Capitalismo, Estado policial e Racismo

Imagem: G1

Capitalismo, Estado policial e Racismo:

A herança escravagista que alimenta

o genocídio nas periferias


*por Herberson Sonkha


"A cúpula da polícia age com a população negra

como um moderno Capitão Mato."




O genocídio da população negra no Brasil, especialmente da juventude periférica, não é uma exceção, tampouco uma aberração isolada do sistema. Pelo contrário, é expressão concreta de um projeto político, econômico e social profundamente enraizado na formação histórica do Estado brasileiro — um Estado construído sobre os pilares do colonialismo, do racismo, da escravidão e da acumulação capitalista.

Em mais um episódio que escancarou esse funcionamento, um vídeo amplamente compartilhado nas redes sociais mostra um policial militar negro, em operação numa favela brasileira, tentando invadir a residência de uma mulher negra de meia idade, trabalhadora, sem apresentar qualquer mandado judicial.

Imagem: Brasil de Fato

Ao ser confrontado pela moradora, que, com firmeza, afirma que ninguém entra em sua casa sem ordem judicial, o agente reage com violência verbal e racismo explícito: “Aqui na favela só tem vagabunda!”. E, numa fala que resgata os tempos mais sombrios do cativeiro, dispara: “Se você fosse homem, seria resolvido de outra forma" - o que ele quis dizer foi que: eu te quebrava na porrada, te torturava e te matava!”.

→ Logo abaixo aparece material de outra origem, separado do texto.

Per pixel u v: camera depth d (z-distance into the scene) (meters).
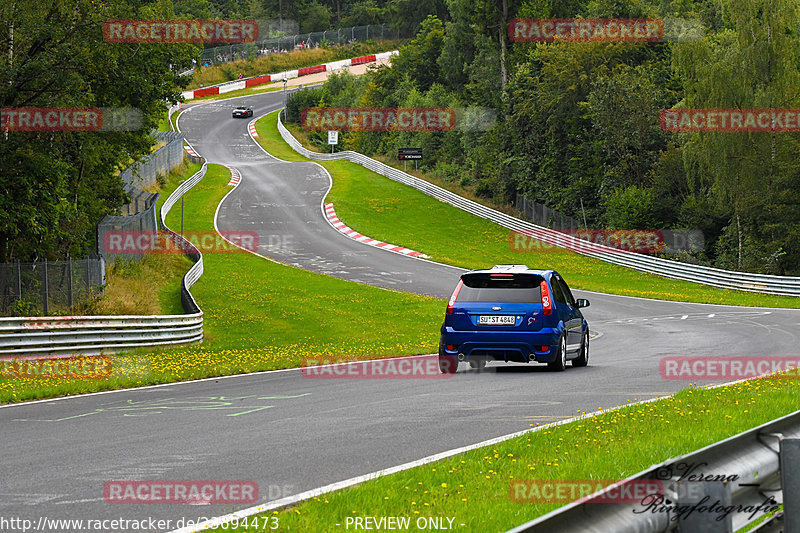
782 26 110.44
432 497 13.51
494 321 33.25
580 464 15.73
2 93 56.94
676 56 114.94
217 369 37.31
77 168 74.25
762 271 107.06
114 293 66.75
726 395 25.41
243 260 102.56
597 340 52.88
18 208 58.56
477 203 139.75
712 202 117.31
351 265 101.50
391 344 52.72
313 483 15.17
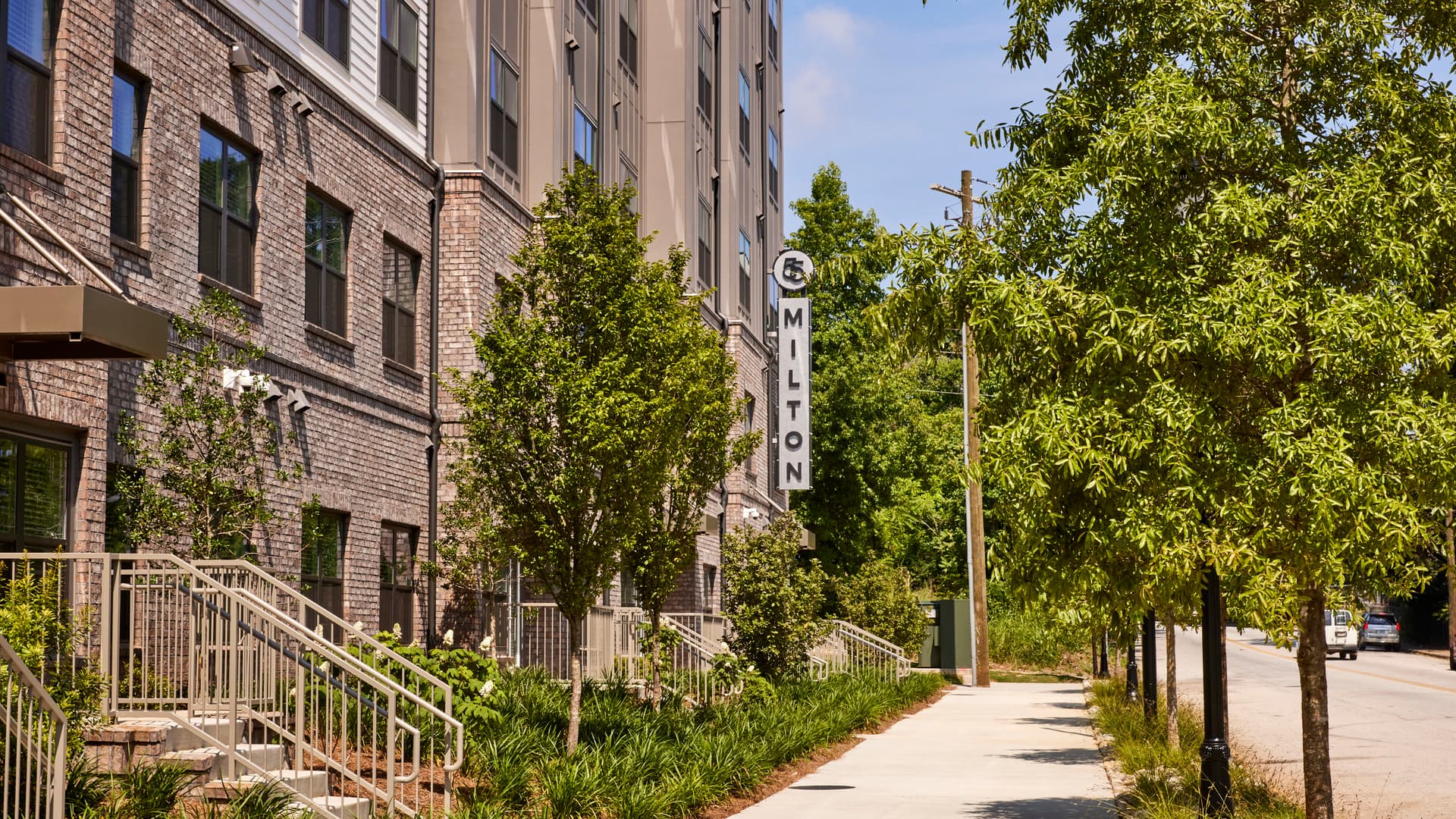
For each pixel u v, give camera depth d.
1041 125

O caso, embora revoltante, está longe de ser uma exceção no cotidiano das favelas e periferias brasileiras. Segundo dados do Fórum Brasileiro de Segurança Pública, 84% dos mortos pela polícia no país são negros. Esses números não são estatísticas vazias: eles denunciam o funcionamento de uma engrenagem que faz do Estado policial o agente da reprodução da violência racial e de classe.


A máquina escravagista que nunca foi desligada

Para entender por que o corpo negro permanece como alvo preferencial das balas do Estado, é necessário revisitar a própria gênese do Brasil enquanto nação. A partir de uma perspectiva materialista histórica — como defendem Karl Marx, Clóvis Moura, Lélia Gonzalez, Frantz Fanon e outros pensadores críticos —, a sociedade brasileira foi forjada sob a lógica da escravidão como modo de produção e acumulação primitiva de capital.

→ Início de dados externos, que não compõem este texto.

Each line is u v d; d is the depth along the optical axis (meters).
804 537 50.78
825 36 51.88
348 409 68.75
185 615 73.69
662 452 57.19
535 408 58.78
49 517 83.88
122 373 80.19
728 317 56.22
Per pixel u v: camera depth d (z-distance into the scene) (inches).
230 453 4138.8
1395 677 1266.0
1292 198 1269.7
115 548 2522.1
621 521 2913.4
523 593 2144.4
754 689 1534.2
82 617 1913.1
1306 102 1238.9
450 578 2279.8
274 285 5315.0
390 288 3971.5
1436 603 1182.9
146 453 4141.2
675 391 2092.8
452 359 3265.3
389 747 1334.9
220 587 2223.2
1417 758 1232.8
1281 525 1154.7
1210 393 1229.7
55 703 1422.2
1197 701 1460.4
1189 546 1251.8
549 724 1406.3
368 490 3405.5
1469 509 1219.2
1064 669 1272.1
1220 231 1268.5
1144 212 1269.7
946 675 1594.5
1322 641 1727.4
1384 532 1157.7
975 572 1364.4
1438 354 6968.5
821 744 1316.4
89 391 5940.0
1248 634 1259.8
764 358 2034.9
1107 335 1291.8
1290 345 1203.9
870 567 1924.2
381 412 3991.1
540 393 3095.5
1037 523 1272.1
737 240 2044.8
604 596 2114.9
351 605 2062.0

A escravidão colonial não era apenas um sistema de exploração de trabalho: ela era o próprio motor da economia, do acúmulo de riquezas e da construção do aparato estatal. O tráfico transatlântico de africanos escravizados foi peça-chave na formação do capitalismo mundial. Como denuncia Marx em O Capital, foi a pilhagem colonial, o genocídio indígena e a escravidão negra que financiaram a emergência da classe burguesa e do sistema capitalista.

Imagem: Outras Palavras


No Brasil, esse modelo atravessou o período colonial, se consolidou no Império e deixou cicatrizes profundas na República. A abolição formal da escravidão, em 1888, não veio acompanhada de nenhuma reparação histórica. Os milhões de ex-escravizados foram lançados na marginalização, sem acesso à terra, trabalho digno, moradia ou cidadania.

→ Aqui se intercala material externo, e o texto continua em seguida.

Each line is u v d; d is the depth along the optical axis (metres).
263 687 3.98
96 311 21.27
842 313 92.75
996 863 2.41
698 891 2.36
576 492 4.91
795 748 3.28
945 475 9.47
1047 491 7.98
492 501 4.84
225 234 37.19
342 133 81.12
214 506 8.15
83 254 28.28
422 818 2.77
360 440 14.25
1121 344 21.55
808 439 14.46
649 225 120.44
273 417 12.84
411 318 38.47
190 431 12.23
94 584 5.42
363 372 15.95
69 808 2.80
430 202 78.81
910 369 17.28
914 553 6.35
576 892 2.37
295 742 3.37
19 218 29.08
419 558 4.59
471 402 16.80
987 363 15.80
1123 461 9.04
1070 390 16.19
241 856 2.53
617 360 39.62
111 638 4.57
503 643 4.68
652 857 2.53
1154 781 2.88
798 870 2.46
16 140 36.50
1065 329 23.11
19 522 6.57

Polícia: Herdeira direta dos Capitães do Mato

A história da polícia no Brasil não pode ser dissociada desse contexto. Suas origens remontam às milícias privadas, às guardas municipais e, sobretudo, aos capitães do mato — figuras contratadas pelos senhores de escravos para capturar, torturar e eliminar pessoas negras escravizadas fugitivas.

Com a consolidação do Estado nacional e do capitalismo dependente na periferia global, a função da polícia se atualiza, mas mantém sua essência: controlar, vigiar, punir e, quando necessário, eliminar corpos negros, pobres e periféricos. A Constituição de 1988 manteve a Polícia Militar subordinada à lógica militar das Forças Armadas, reafirmando seu caráter de aparato repressivo.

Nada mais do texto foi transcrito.